Reproduce every line of text in the material below without any changes, and leave the pictures out of your answer.
----------------------------------------
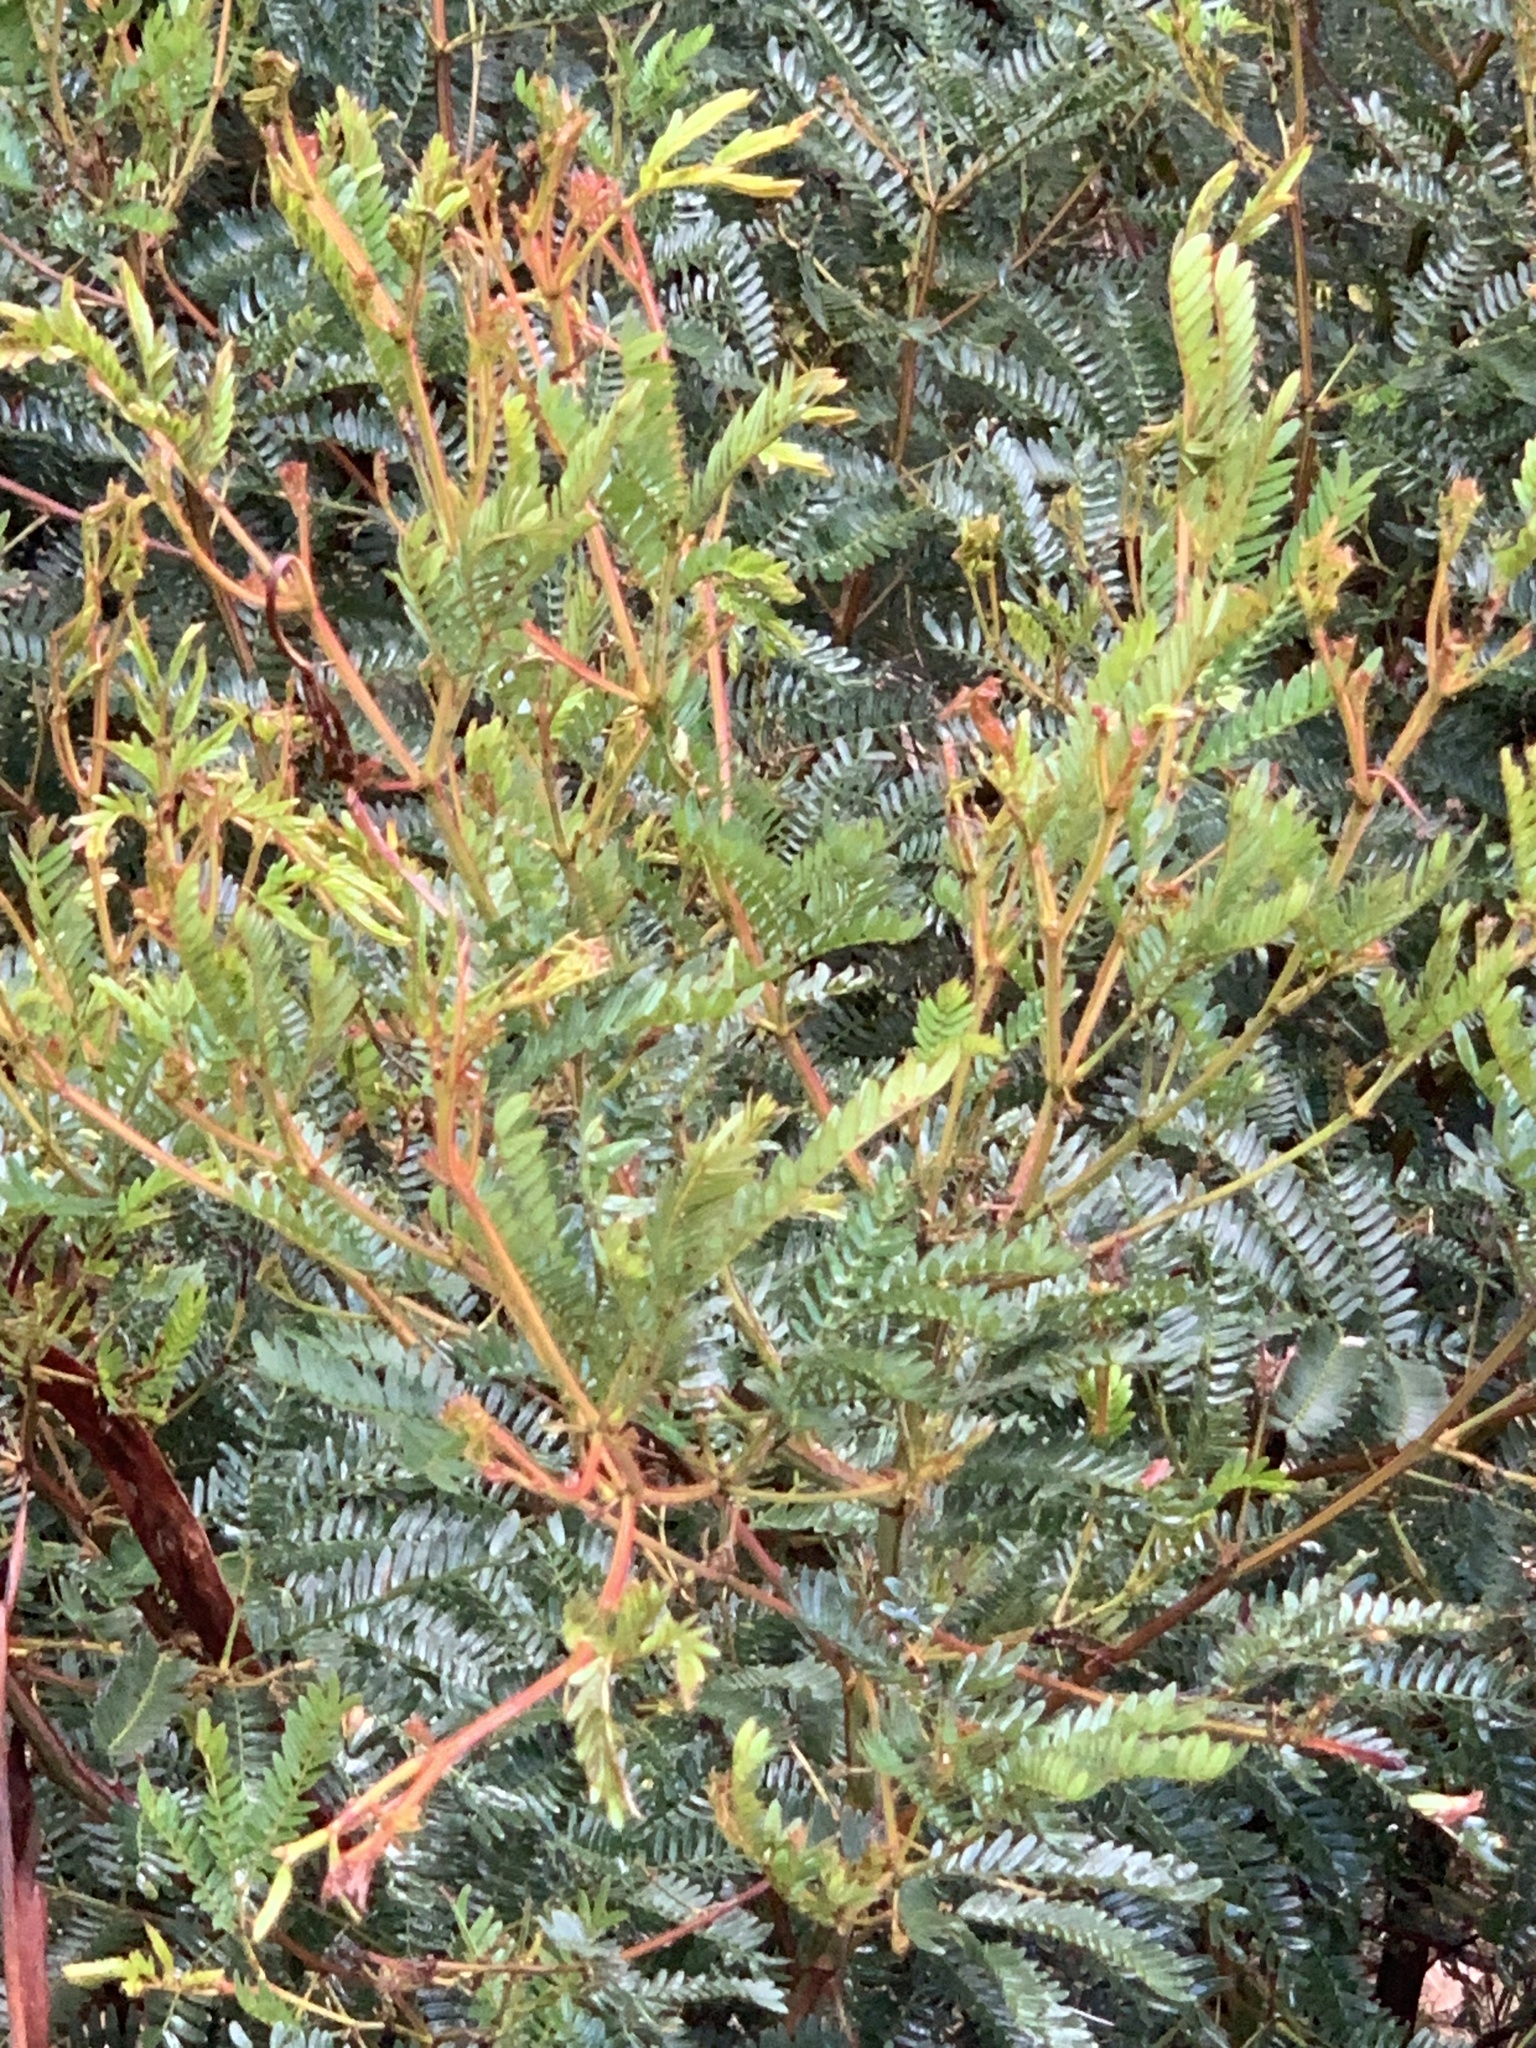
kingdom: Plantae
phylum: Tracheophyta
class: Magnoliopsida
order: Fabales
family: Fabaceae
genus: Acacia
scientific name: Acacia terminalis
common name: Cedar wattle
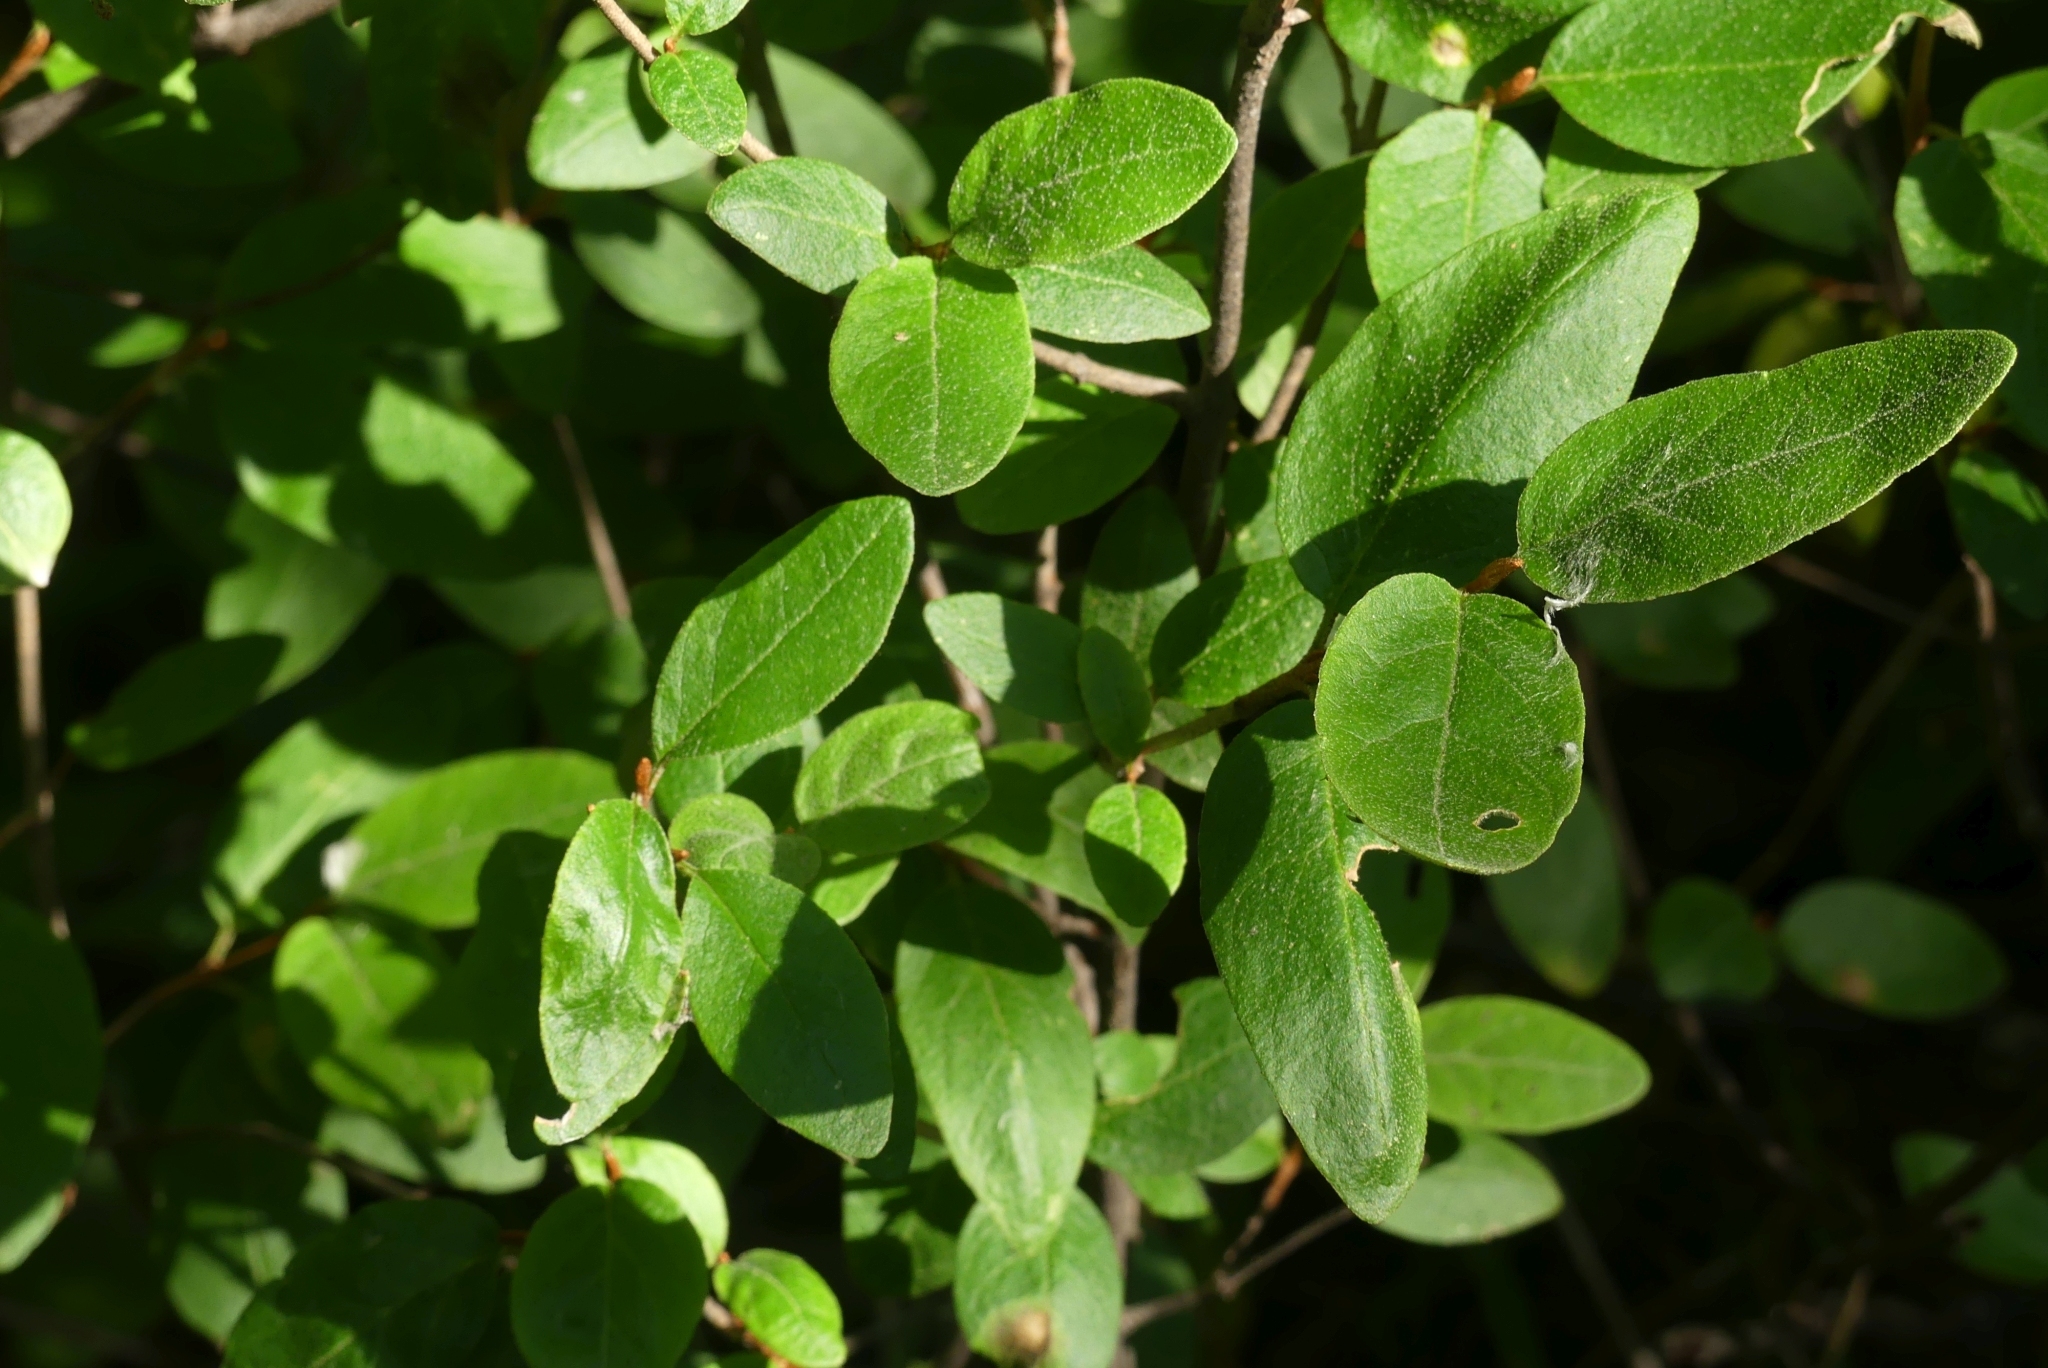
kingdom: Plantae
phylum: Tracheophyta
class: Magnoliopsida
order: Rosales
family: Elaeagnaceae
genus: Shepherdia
----------------------------------------
● Solution for this problem:
kingdom: Plantae
phylum: Tracheophyta
class: Magnoliopsida
order: Fabales
family: Fabaceae
genus: Acacia
scientific name: Acacia terminalis
common name: Cedar wattle
kingdom: Plantae
phylum: Tracheophyta
class: Magnoliopsida
order: Rosales
family: Elaeagnaceae
genus: Shepherdia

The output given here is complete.